To determine the potential of the anti‐angiogenic isoform,VEGF165b for cancer therapy, we compared the inhibitory effects of recombinant human VEGF165b on mouse model of colon cancer with bevacizumab. 2x106 LS174T human colon carcinoma cells were injected subcutaneously (SC) into the intrascapular dorsal region of nude mice. Tumor‐bearing mice were injected intraperitoneally (IP) with saline or bevacizumab (50 ?g), or SC in the lumbar region with 100 ?g VEGF165b bi‐weekly for 2 weeks. The inhibitory concentration of the IC50 was calculated.
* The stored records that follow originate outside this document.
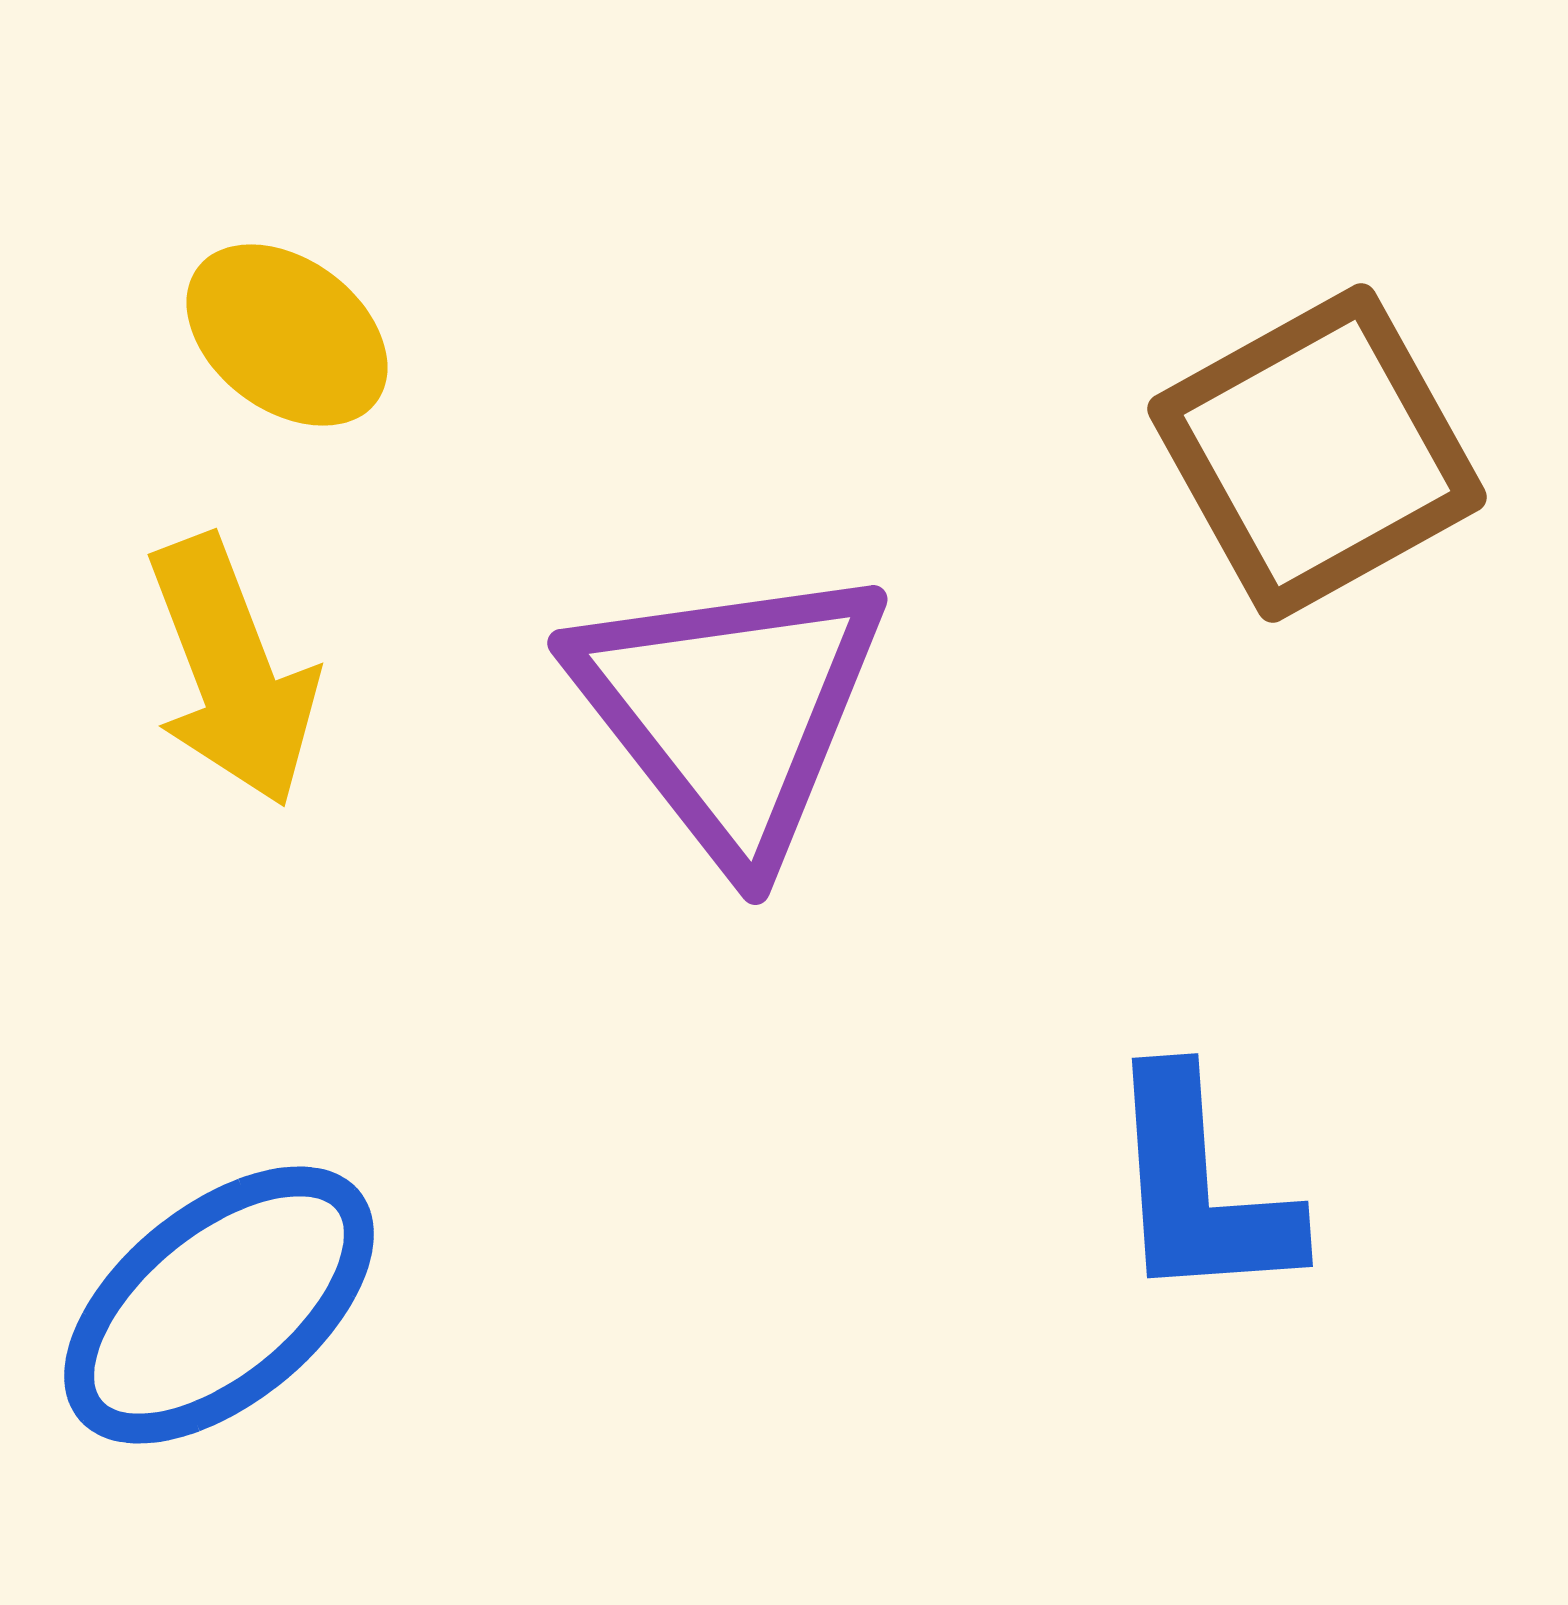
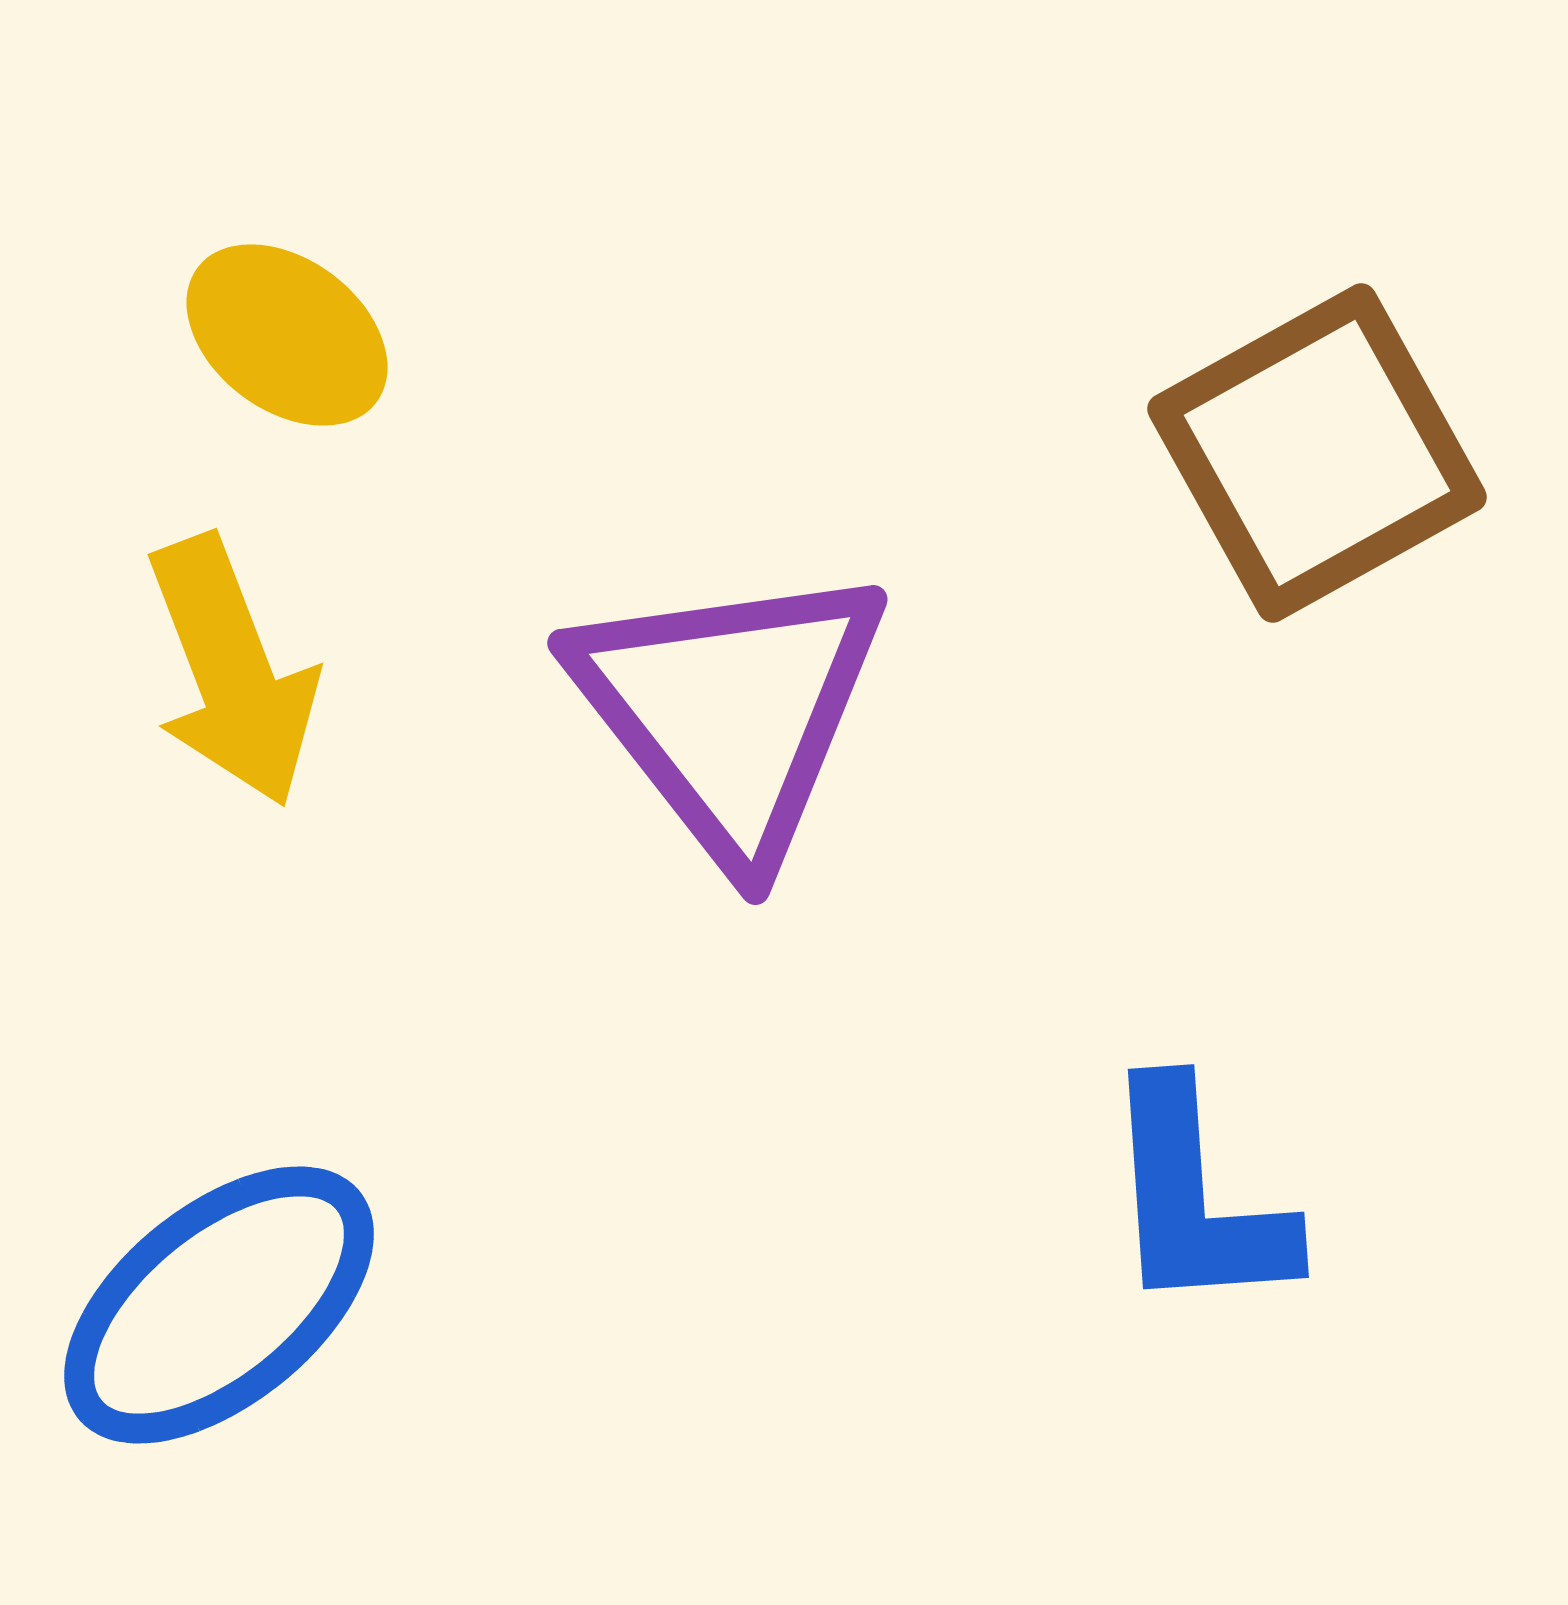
blue L-shape: moved 4 px left, 11 px down
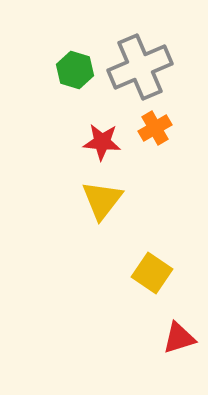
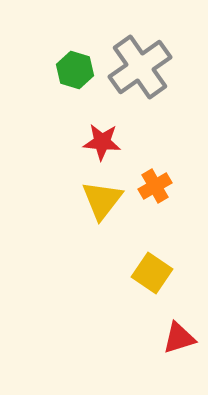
gray cross: rotated 12 degrees counterclockwise
orange cross: moved 58 px down
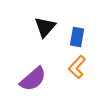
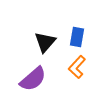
black triangle: moved 15 px down
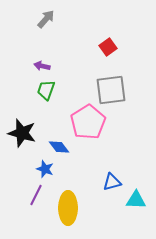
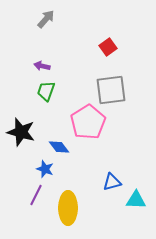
green trapezoid: moved 1 px down
black star: moved 1 px left, 1 px up
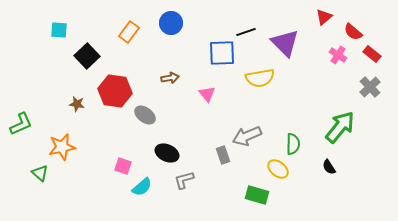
Growth of tumors was significantly suppressed by SC VEGF165b injection compared to those treated by saline (p<0.001) or bevacizumab (p<0.001), which also significantly reduced tumor growth (p<0001, 2 way ANOVA). SC injection of VEGF165b resulted in a significant reduction of tumor volume from 254±51mm3 to 35.4±17mm3 after injection (p<0.01 compared with before treatment, rmANOVA, Dunnets), whereas bevacizumab stabilised tumor growth (231±22 before compared with 342.± 117mm3, NS). Tumors in saline treated mice grew significantly from 149±46 to 853±362mm3, (p<0.001). The IC50 of VEGF165b was calculated to be 48µg. Administration of VEGF165b inhibits the growth of colon cancer in vivo and indicates that systemic therapy of VEGF165b may be an effective anti‐VEGF tool for the treatment of colon cancer. This work supported by AICR and PhiloGene Inc.